:: Working data ::
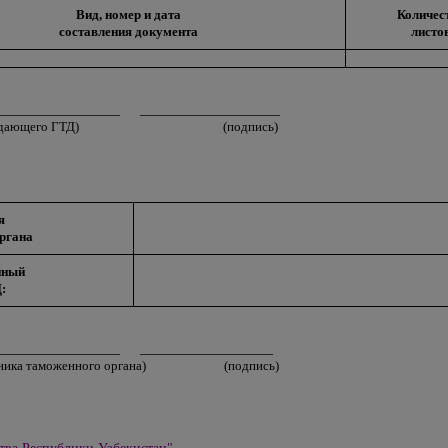
Вид, номер и дата
Количес
составления документа
листо
__________________ ____________________
подающего ГТД) (подпись)
я
ргана
нный
:
__________________ ___________________
отрудника таможенного органа) (подпись)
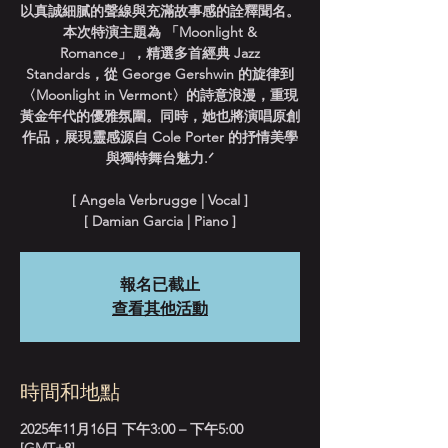
以真誠細膩的聲線與充滿故事感的詮釋聞名。
本次特演主題為 「Moonlight &
Romance」，精選多首經典 Jazz
Standards，從 George Gershwin 的旋律到
〈Moonlight in Vermont〉的詩意浪漫，重現
黃金年代的優雅氛圍。同時，她也將演唱原創
作品，展現靈感源自 Cole Porter 的抒情美學
與獨特舞台魅力.ᐟ
[ Angela Verbrugge | Vocal ]
[ Damian Garcia | Piano ]
報名已截止
查看其他活動
時間和地點
2025年11月16日 下午3:00 – 下午5:00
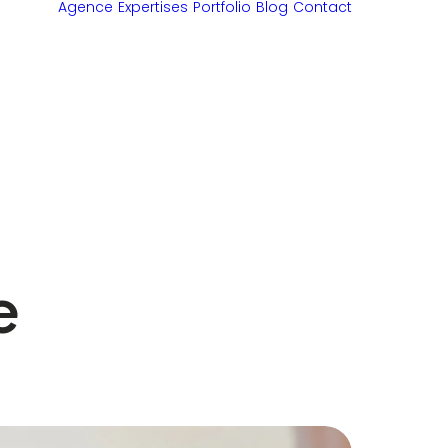
Agence
Expertises
Portfolio
Blog
Contact
e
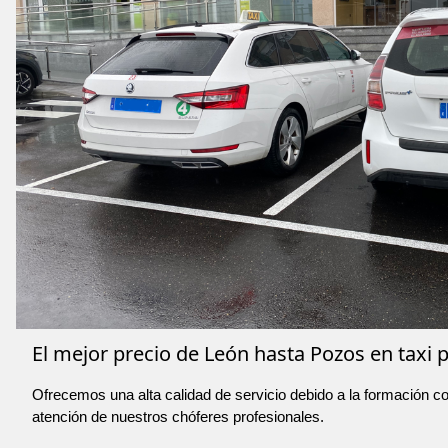
El mejor precio de León hasta Pozos en taxi p
Ofrecemos una alta calidad de servicio debido a la formación co
atención de nuestros chóferes profesionales.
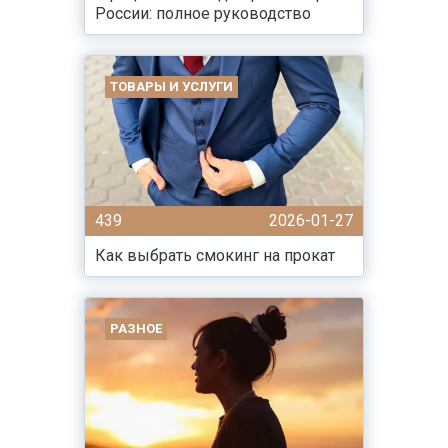
России: полное руководство
ТОВАРЫ И УСЛУГИ
439
2026-01-27
Как выбрать смокинг на прокат
РАЗНОЕ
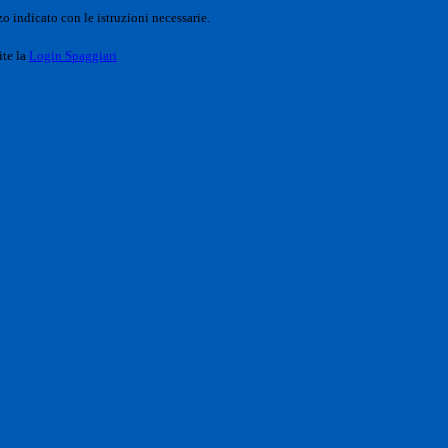
o indicato con le istruzioni necessarie.
ite la
Login Spaggiari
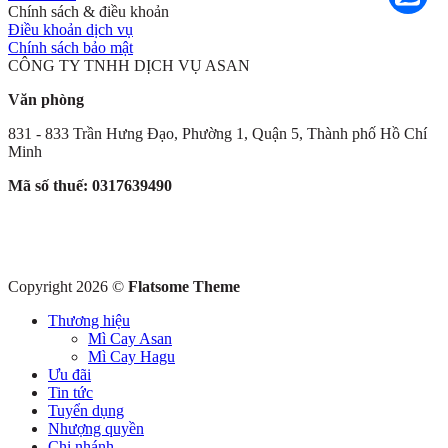
Chính sách & điều khoản
Điều khoản dịch vụ
Chính sách bảo mật
CÔNG TY TNHH DỊCH VỤ ASAN
Văn phòng
831 - 833 Trần Hưng Đạo, Phường 1, Quận 5, Thành phố Hồ Chí
Minh
Mã số thuế: 0317639490
Copyright 2026 ©
Flatsome Theme
Thương hiệu
Mì Cay Asan
Mì Cay Hagu
Ưu đãi
Tin tức
Tuyển dụng
Nhượng quyền
Chi nhánh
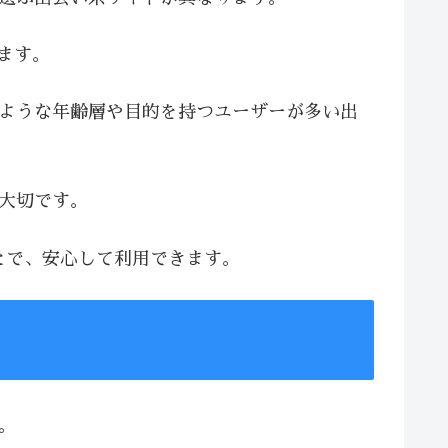
います。
じような年齢層や目的を持つユーザーが多い出
が大切です。
とで、安心して利用できます。
。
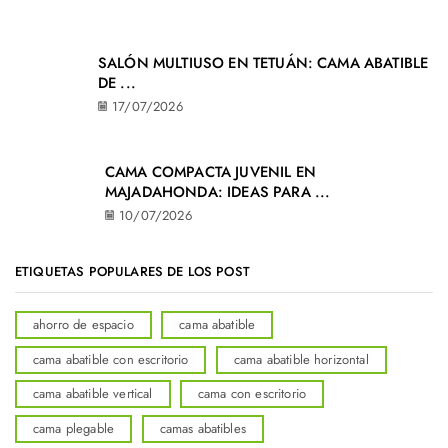
SALÓN MULTIUSO EN TETUÁN: CAMA ABATIBLE
DE ...
17/07/2026
CAMA COMPACTA JUVENIL EN
MAJADAHONDA: IDEAS PARA ...
10/07/2026
ETIQUETAS POPULARES DE LOS POST
ahorro de espacio
cama abatible
cama abatible con escritorio
cama abatible horizontal
cama abatible vertical
cama con escritorio
cama plegable
camas abatibles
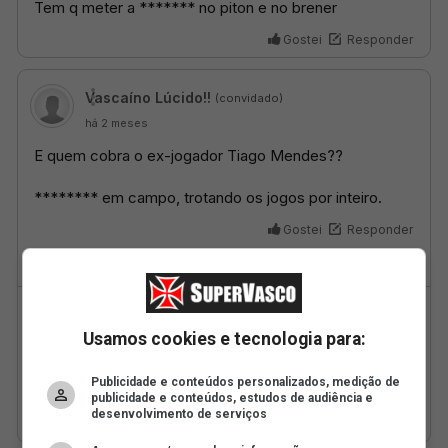
Usamos cookies e tecnologia para:
Publicidade e conteúdos personalizados, medição de
publicidade e conteúdos, estudos de audiência e
desenvolvimento de serviços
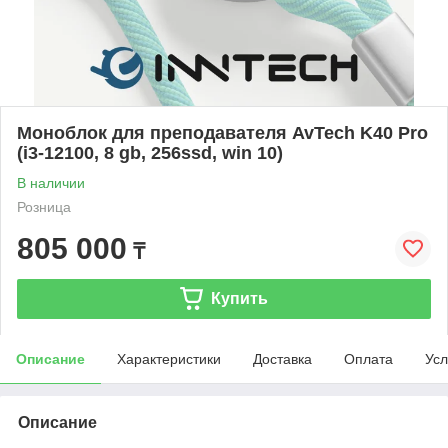
Моноблок для преподавателя AvTech K40 Pro
(i3-12100, 8 gb, 256ssd, win 10)
В наличии
Розница
805 000
₸
Купить
Описание
Характеристики
Доставка
Оплата
Усл
Описание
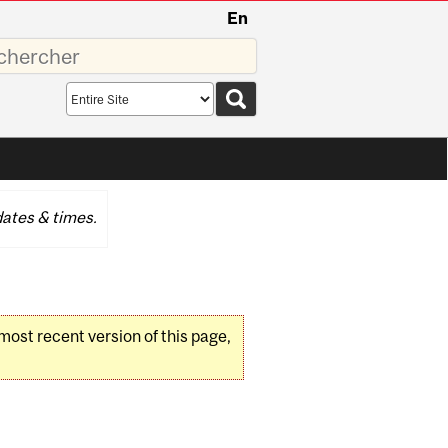
En
sez
Search
scope
ates & times.
 most recent version of this page,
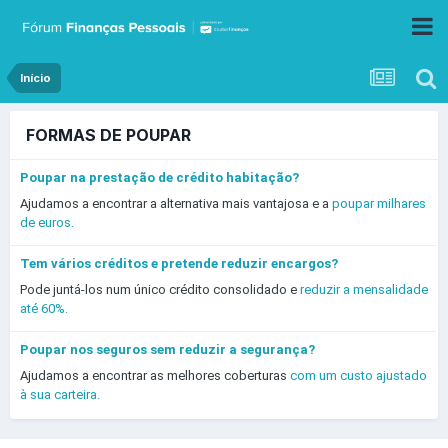
Início
FORMAS DE POUPAR
Poupar na prestação de crédito habitação?
Ajudamos a encontrar a alternativa mais vantajosa e a
poupar milhares
de euros.
Tem vários créditos e pretende reduzir encargos?
Pode juntá-los num único crédito consolidado e
reduzir a mensalidade
até 60%.
Poupar nos seguros sem reduzir a segurança?
Ajudamos a encontrar as melhores coberturas
com um custo ajustado
à sua carteira.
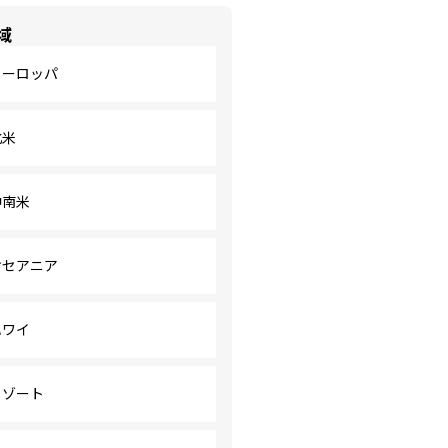
域
ヨーロッパ
北米
中南米
オセアニア
ハワイ
リゾート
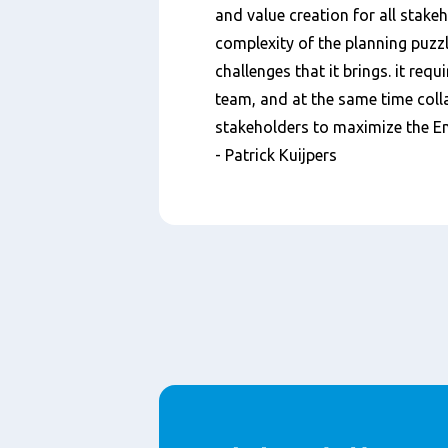
and value creation for all stakeh
complexity of the planning puzzl
challenges that it brings. it requ
team, and at the same time colla
stakeholders to maximize the En
- Patrick Kuijpers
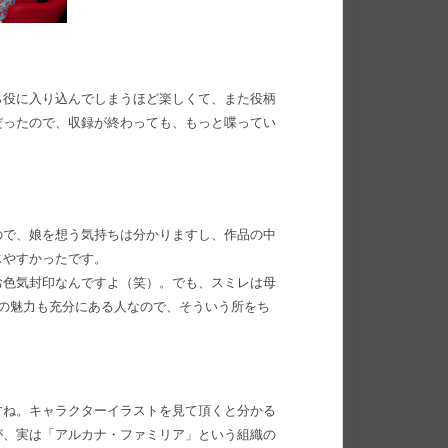
ら役に入り込んでしまうほど楽しくて、また役柄
だったので、収録が終わっても、もっと喋ってい
ので、娘を想う気持ちは分かりますし、作品の中
じやすかったです。
お色気封印なんですよ（笑）。でも、スミレは母
の魅力も充分にある人なので、そういう所をち
すね。キャラクターイラストを見て頂くと分かる
が、実は「アルカナ・ファミリア」という組織の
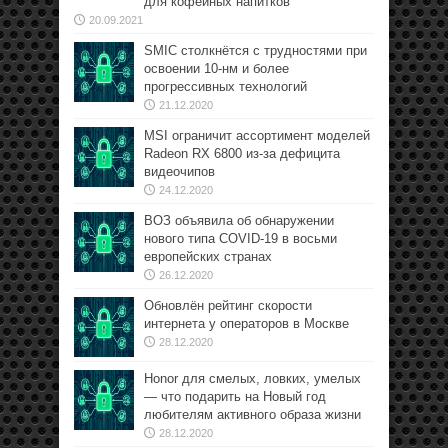
для кофейных напитков
20.09.2021
SMIC столкнётся с трудностями при
освоении 10-нм и более
прогрессивных технологий
21.12.2020
MSI ограничит ассортимент моделей
Radeon RX 6800 из-за дефицита
видеочипов
24.12.2020
ВОЗ объявила об обнаружении
нового типа COVID-19 в восьми
европейских странах
26.12.2020
Обновлён рейтинг скорости
интернета у операторов в Москве
28.12.2020
Honor для смелых, ловких, умелых
— что подарить на Новый год
любителям активного образа жизни
28.12.2020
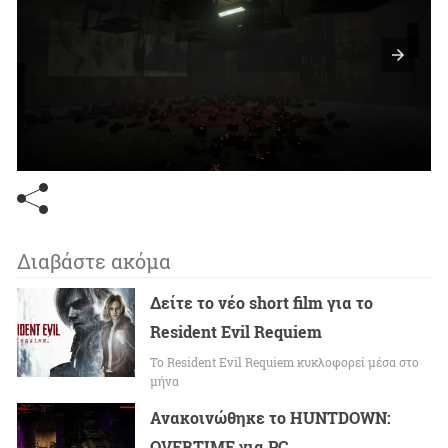
Διαβάστε ακόμα
Δείτε το νέο short film για το
Resident Evil Requiem
To Resident Evil Requiem κυκλοφορεί μέσα στο
μήνα
Ανακοινώθηκε το HUNTDOWN:
OVERTIME για PC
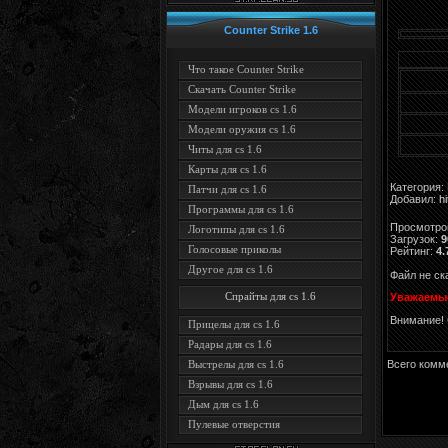
Counter Strike 1.6
Что такое Counter Strike
Скачать Counter Strike
Модели игроков cs 1.6
Модели оружия cs 1.6
Читы для cs 1.6
Карты для cs 1.6
Категория
:
Патчи для cs 1.6
Добавил
:
hi
Программы для cs 1.6
Просмотро
Логотипы для cs 1.6
Загрузок
:
9
Голосовые приколы
Рейтинг
:
4.
Другое для cs 1.6
Файл не с
Спрайты для cs 1.6
Уважаемые
Внимание! 
Прицелы для cs 1.6
Радары для cs 1.6
Всего комм
Выстрелы для cs 1.6
Взрывы для cs 1.6
Дым для cs 1.6
Пулевые отверстия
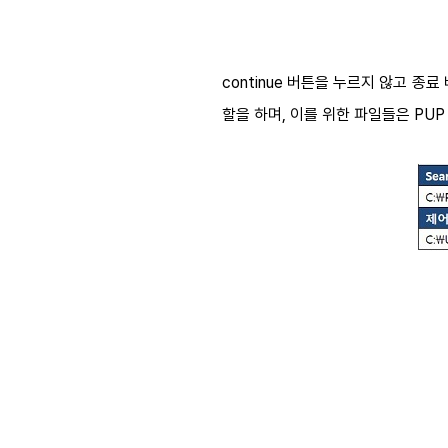
continue 버튼을 누르지 않고 종료
할을 하며, 이를 위한 파일들은 PU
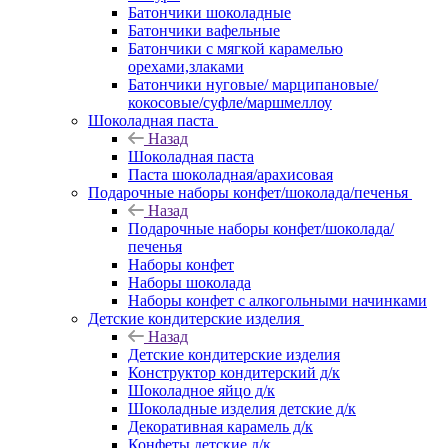
Батончики шоколадные
Батончики вафельные
Батончики с мягкой карамелью
орехами,злаками
Батончики нуговые/ марципановые/
кокосовые/суфле/маршмеллоу
Шоколадная паста
Назад
Шоколадная паста
Паста шоколадная/арахисовая
Подарочные наборы конфет/шоколада/печенья
Назад
Подарочные наборы конфет/шоколада/
печенья
Наборы конфет
Наборы шоколада
Наборы конфет с алкогольными начинками
Детские кондитерские изделия
Назад
Детские кондитерские изделия
Конструктор кондитерский д/к
Шоколадное яйцо д/к
Шоколадные изделия детские д/к
Декоративная карамель д/к
Конфеты детские д/к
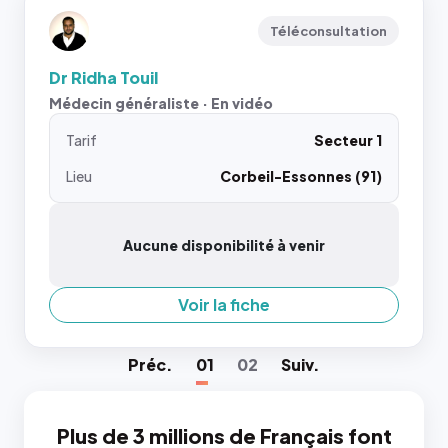
Téléconsultation
Dr Ridha Touil
Médecin généraliste · En vidéo
Tarif
Secteur 1
Lieu
Corbeil-Essonnes (91)
Aucune disponibilité à venir
Voir la fiche
Préc
.
01
02
Suiv
.
Plus de 3 millions de Français font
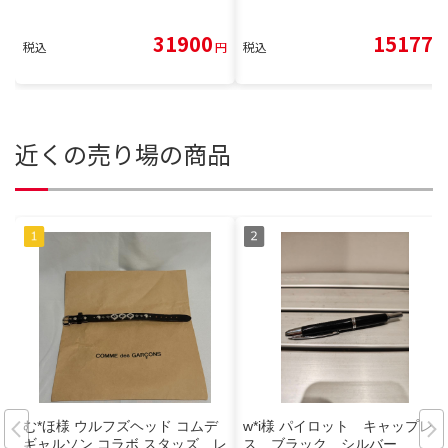
31900
15177
税込
円
税込
円
近くの売り場の商品
む*ほ様 ウルフズヘッド コムデ
w*i様 パイロット キャップレ
ギャルソン コラボ スタッズ レ
ス ブラック シルバー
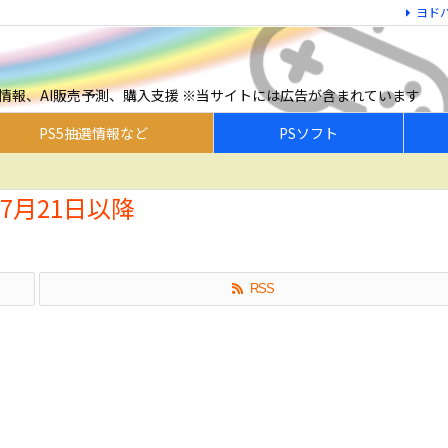
ヨド
予約情報、AI販売予測、購入支援 ※当サイトには広告が含まれています
PS5抽選情報など
PSソフト
年7月21日以降
RSS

:: Exercise requirements ::
What you hand back should match the entries above exactly, except that no picture appears.

:: Result of this task ::
Вид, номер и дата
Количес
составления документа
листо
__________________ ____________________
подающего ГТД) (подпись)
я
ргана
нный
:
__________________ ___________________
отрудника таможенного органа) (подпись)
以真誠細膩的聲線與充滿故事感的詮釋聞名。
本次特演主題為 「Moonlight &
Romance」，精選多首經典 Jazz
Standards，從 George Gershwin 的旋律到
〈Moonlight in Vermont〉的詩意浪漫，重現
黃金年代的優雅氛圍。同時，她也將演唱原創
作品，展現靈感源自 Cole Porter 的抒情美學
與獨特舞台魅力.ᐟ
[ Angela Verbrugge | Vocal ]
[ Damian Garcia | Piano ]
報名已截止
查看其他活動
時間和地點
2025年11月16日 下午3:00 – 下午5:00
Agence
Expertises
Portfolio
Blog
Contact
e
El mejor precio de León hasta Pozos en taxi p
Ofrecemos una alta calidad de servicio debido a la formación co
atención de nuestros chóferes profesionales.
России: полное руководство
ТОВАРЫ И УСЛУГИ
439
2026-01-27
Как выбрать смокинг на прокат
РАЗНОЕ
o indicato con le istruzioni necessarie.
ite la
Login Spaggiari
Chính sách & điều khoản
Điều khoản dịch vụ
Chính sách bảo mật
CÔNG TY TNHH DỊCH VỤ ASAN
Văn phòng
831 - 833 Trần Hưng Đạo, Phường 1, Quận 5, Thành phố Hồ Chí
Minh
Mã số thuế: 0317639490
Copyright 2026 ©
Flatsome Theme
Thương hiệu
Mì Cay Asan
Mì Cay Hagu
Ưu đãi
Tin tức
Tuyển dụng
Nhượng quyền
Chi nhánh
います。
じような年齢層や目的を持つユーザーが多い出
が大切です。
とで、安心して利用できます。
。
SALÓN MULTIUSO EN TETUÁN: CAMA ABATIBLE
DE ...
17/07/2026
CAMA COMPACTA JUVENIL EN
MAJADAHONDA: IDEAS PARA ...
10/07/2026
ETIQUETAS POPULARES DE LOS POST
ahorro de espacio
cama abatible
cama abatible con escritorio
cama abatible horizontal
cama abatible vertical
cama con escritorio
cama plegable
camas abatibles
Usamos cookies e tecnologia para:
Publicidade e conteúdos personalizados, medição de
publicidade e conteúdos, estudos de audiência e
desenvolvimento de serviços
Моноблок для преподавателя AvTech K40 Pro
(i3-12100, 8 gb, 256ssd, win 10)
В наличии
Розница
805 000
₸
Купить
Описание
Характеристики
Доставка
Оплата
Усл
Описание
En
sez
Search
scope
ates & times.
 most recent version of this page,
Início
FORMAS DE POUPAR
Poupar na prestação de crédito habitação?
Ajudamos a encontrar a alternativa mais vantajosa e a
poupar milhares
de euros.
Tem vários créditos e pretende reduzir encargos?
Pode juntá-los num único crédito consolidado e
reduzir a mensalidade
até 60%.
Poupar nos seguros sem reduzir a segurança?
Ajudamos a encontrar as melhores coberturas
com um custo ajustado
à sua carteira.
域
ヨーロッパ
北米
中南米
オセアニア
ハワイ
リゾート
and value creation for all stakeh
complexity of the planning puzzl
challenges that it brings. it requ
team, and at the same time colla
stakeholders to maximize the En
- Patrick Kuijpers
ら役に入り込んでしまうほど楽しくて、また役柄
だったので、収録が終わっても、もっと喋ってい
ので、娘を想う気持ちは分かりますし、作品の中
じやすかったです。
お色気封印なんですよ（笑）。でも、スミレは母
の魅力も充分にある人なので、そういう所をち
すね。キャラクターイラストを見て頂くと分かる
が、実は「アルカナ・ファミリア」という組織の
для кофейных напитков
20.09.2021
SMIC столкнётся с трудностями при
освоении 10-нм и более
прогрессивных технологий
21.12.2020
MSI ограничит ассортимент моделей
Radeon RX 6800 из-за дефицита
видеочипов
24.12.2020
ВОЗ объявила об обнаружении
нового типа COVID-19 в восьми
европейских странах
26.12.2020
Обновлён рейтинг скорости
интернета у операторов в Москве
28.12.2020
Honor для смелых, ловких, умелых
— что подарить на Новый год
любителям активного образа жизни
28.12.2020
Διαβάστε ακόμα
Δείτε το νέο short film για το
Resident Evil Requiem
To Resident Evil Requiem κυκλοφορεί μέσα στο
μήνα
Ανακοινώθηκε το HUNTDOWN:
OVERTIME για PC
Counter Strike 1.6
Что такое Counter Strike
Скачать Counter Strike
Модели игроков cs 1.6
Модели оружия cs 1.6
Читы для cs 1.6
Карты для cs 1.6
Категория
:
Патчи для cs 1.6
Добавил
:
hi
Программы для cs 1.6
Просмотро
Логотипы для cs 1.6
Загрузок
:
9
Голосовые приколы
Рейтинг
:
4.
Другое для cs 1.6
Файл не с
Спрайты для cs 1.6
Уважаемые
Внимание! 
Прицелы для cs 1.6
Радары для cs 1.6
Всего комм
Выстрелы для cs 1.6
Взрывы для cs 1.6
Дым для cs 1.6
Пулевые отверстия
continue 버튼을 누르지 않고 종료
할을 하며, 이를 위한 파일들은 PU
Батончики шоколадные
Батончики вафельные
Батончики с мягкой карамелью
орехами,злаками
Батончики нуговые/ марципановые/
кокосовые/суфле/маршмеллоу
Шоколадная паста
Назад
Шоколадная паста
Паста шоколадная/арахисовая
Подарочные наборы конфет/шоколада/печенья
Назад
Подарочные наборы конфет/шоколада/
печенья
Наборы конфет
Наборы шоколада
Наборы конфет с алкогольными начинками
Детские кондитерские изделия
Назад
Детские кондитерские изделия
Конструктор кондитерский д/к
Шоколадное яйцо д/к
Шоколадные изделия детские д/к
Декоративная карамель д/к
Конфеты детские д/к
Téléconsultation
Dr Ridha Touil
Médecin généraliste · En vidéo
Tarif
Secteur 1
Lieu
Corbeil-Essonnes (91)
Aucune disponibilité à venir
Voir la fiche
Préc
.
01
02
Suiv
.
Plus de 3 millions de Français font
31900
15177
税込
円
税込
円
近くの売り場の商品
む*ほ様 ウルフズヘッド コムデ
w*i様 パイロット キャップレ
ギャルソン コラボ スタッズ レ
ス ブラック シルバー
ヨド
予約情報、AI販売予測、購入支援 ※当サイトには広告が含まれています
PS5抽選情報など
PSソフト
年7月21日以降
RSS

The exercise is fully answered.